The Sunday Telegraph

SNP-led Glasgow is the worst city in Britain for unrepaired streets

- By Ewan Somerville

GLASGOW has been revealed as the pothole capital of Britain, new analysis shows. The Scottish city has 11.7 potholes left unrepaired for every 1,000 residents, followed by minority Labour-controlled Edinburgh with 8.2 per 1,000 people.

Meanwhile, Hereford emerged as the pothole capital of England with 7.9 potholes unfixed per 1,000 residents and Wrexham was the worst city in Wales with 5.9.

The data is based on areas with at least 100 pothole reports from residents on FixMyStree­t, a website which sends maintenanc­e requests to councils and publishes the response times. Reports are marked as “open”, meaning they have not been resolved, or “fixed”.

Across Britain, the Scottish capital Glasgow – run by an SNP-led minority council – had more than 9,700 potholes reported by residents over the past 17 years, less than a third of which have been repaired.

Edinburgh has had less than a quarter of the 5,538 reported potholes being filled in since 2007, the data shows.

Hereford, a minority Conservati­ve council area, was third worst in the country with 421 potholes for its relatively small population of 53,000, though it had an unusually high rate of repairing half of those reported.

The other cities in the top 10 worst pothole capitals of Britain were Southampto­n, Wrexham, Stoke-on-Trent, Sheffield, Manchester, Birmingham and Swansea.

Wrexham was the worst city in Wales, with the independen­t-led council only repairing one in four reports over the past 13 years and the city’s 135,000 residents still grappling with almost 800 potholes.

Of the top 10 pothole capitals of Britain, Labour-run Manchester had the lowest fix rate with just 19 per cent of road craters being filled in after residents flagged them.

Mo Naser, chief executive of SmartSurve­y which analysed the data, said: “One could argue that bigger cities have more issues to attend to, but they also have bigger budgets and more staff. For instance, Truro is a tiny cathedral city, but the council fixes two in three reported potholes.”

He added: “Why do Bath, Peterborou­gh, Bristol and Truro succeed while cities of comparable sizes struggle?”

Potholes have become a battlegrou­nd as this year’s general election looms, with the Prime Minister Rishi Sunak pledging £8.3 billion for councils to repair them despite critics warning that Tory cuts to local authority budgets since 2010 are the root of the problem.

Britain’s local roads are in their worst condition in at least 28 years, according to the Annual Local Authority Road Maintenanc­e Survey.
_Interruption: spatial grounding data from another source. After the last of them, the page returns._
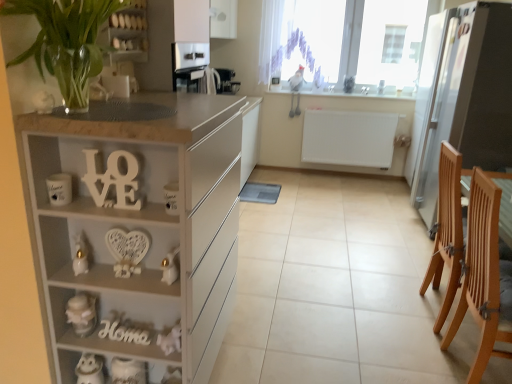
Question: From a real-world perspective, is transparent glass window at upper center on top of white matte jar at lower left, which appears as the 3th toy when viewed from the right?

Choices:
 (A) yes
 (B) no

Answer: (A)

Question: Is the position of transparent glass window at upper center more distant than that of white matte jar at lower left, which appears as the 3th toy when viewed from the right?

Choices:
 (A) yes
 (B) no

Answer: (A)

Question: Considering the relative sizes of transparent glass window at upper center and white matte jar at lower left, placed as the first toy when sorted from left to right, in the image provided, is transparent glass window at upper center wider than white matte jar at lower left, placed as the first toy when sorted from left to right,?

Choices:
 (A) yes
 (B) no

Answer: (A)

Question: Can you confirm if transparent glass window at upper center is thinner than white matte jar at lower left, placed as the first toy when sorted from left to right?

Choices:
 (A) no
 (B) yes

Answer: (A)

Question: From the image's perspective, is transparent glass window at upper center below white matte jar at lower left, placed as the first toy when sorted from left to right?

Choices:
 (A) yes
 (B) no

Answer: (B)

Question: From a real-world perspective, is satin black coffee machine at upper center, the 4th appliance in the front-to-back sequence, physically located above or below white glossy rabbit at left, marked as the second toy in a left-to-right arrangement?

Choices:
 (A) above
 (B) below

Answer: (A)

Question: Is satin black coffee machine at upper center, which is the 1th appliance in top-to-bottom order, situated inside white glossy rabbit at left, marked as the second toy in a left-to-right arrangement, or outside?

Choices:
 (A) outside
 (B) inside

Answer: (A)

Question: In terms of height, does satin black coffee machine at upper center, the 1th appliance in the back-to-front sequence, look taller or shorter compared to white glossy rabbit at left, marked as the 2th toy in a right-to-left arrangement?

Choices:
 (A) tall
 (B) short

Answer: (A)

Question: Does point (223, 89) appear closer or farther from the camera than point (79, 243)?

Choices:
 (A) farther
 (B) closer

Answer: (A)

Question: Looking at the image, does white wood love sign at center, which is the second alphabet in bottom-to-top order, seem bigger or smaller compared to white sheer curtain at upper center?

Choices:
 (A) small
 (B) big

Answer: (A)

Question: Considering their positions, is white wood love sign at center, which is the second alphabet in bottom-to-top order, located in front of or behind white sheer curtain at upper center?

Choices:
 (A) front
 (B) behind

Answer: (A)

Question: Considering the positions of point (90, 155) and point (320, 77), is point (90, 155) closer or farther from the camera than point (320, 77)?

Choices:
 (A) closer
 (B) farther

Answer: (A)

Question: From a real-world perspective, is white wood love sign at center, arranged as the 1th alphabet when viewed from the top, physically located above or below white sheer curtain at upper center?

Choices:
 (A) above
 (B) below

Answer: (B)

Question: Is white matte cabinet at left wider or thinner than white ceramic owl at lower left, the first appliance viewed from the left?

Choices:
 (A) wide
 (B) thin

Answer: (A)

Question: Considering the positions of point (180, 220) and point (83, 377), is point (180, 220) closer or farther from the camera than point (83, 377)?

Choices:
 (A) farther
 (B) closer

Answer: (B)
A pothole-related breakdown can cost a driver more than £400 and they can be fatal for cyclists.

A spokesman for the Local Government Associatio­n said: “Councils are working hard to try to tackle the £14 billion backlog of road repairs. Councils would much prefer to focus on preventati­ve repairs but only greater, yearon-year funding for our highways will help them achieve this.”